> [WORK ORDER]
Only the lines from the start of the data through the line containing "El gobierno de" should be written out, exactly as they are, with both ends included and the pictures left out.

[DATA RECORDS — start]

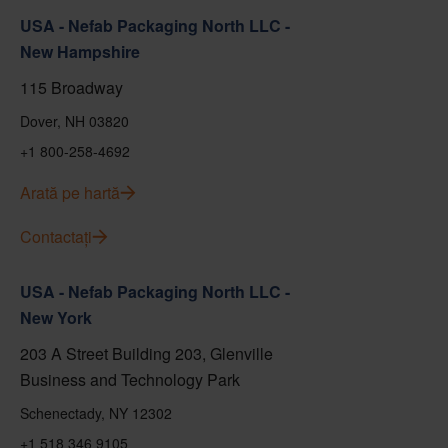
USA - Nefab Packaging North LLC -
New Hampshire
115 Broadway
Dover, NH 03820
+1 800-258-4692
Arată pe hartă
Contactați
USA - Nefab Packaging North LLC -
New York
203 A Street Building 203, Glenville
Business and Technology Park
Schenectady, NY 12302
+1 518 346 9105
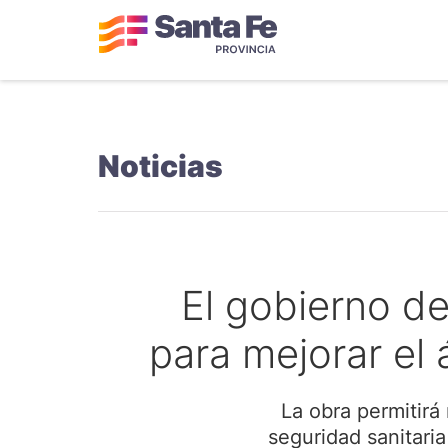
Noticias
El gobierno de
para mejorar el 
La obra permitirá 
seguridad sanitaria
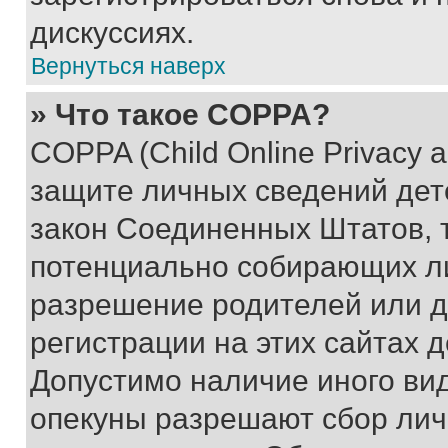
дискуссиях.
Вернуться наверх
» Что такое COPPA?
COPPA (Child Online Privacy a
защите личных сведений дете
закон Соединенных Штатов, 
потенциально собирающих л
разрешение родителей или д
регистрации на этих сайтах 
Допустимо наличие иного вид
опекуны разрешают сбор лич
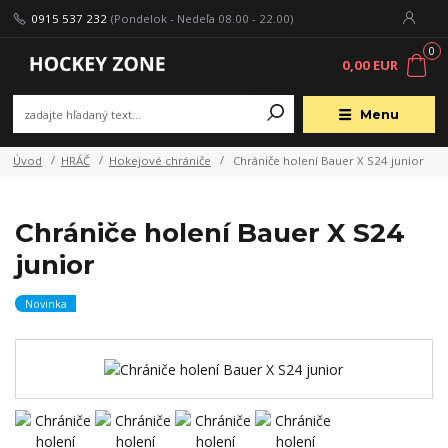
0915 537 232
(Pondelok - Nedeľa 08.00 - 22.00)
0
0,00 EUR
Menu
Úvod
HRÁČ
Hokejové chrániče
Chrániče holení Bauer X S24 junior
Chrániče holení Bauer X S24
junior
Novinka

[DATA RECORDS — finish]

> [SOLUTION TO THIS TASK]
USA - Nefab Packaging North LLC -
New Hampshire
115 Broadway
Dover, NH 03820
+1 800-258-4692
Arată pe hartă
Contactați
USA - Nefab Packaging North LLC -
New York
203 A Street Building 203, Glenville
Business and Technology Park
Schenectady, NY 12302
+1 518 346 9105
Noticias
El gobierno de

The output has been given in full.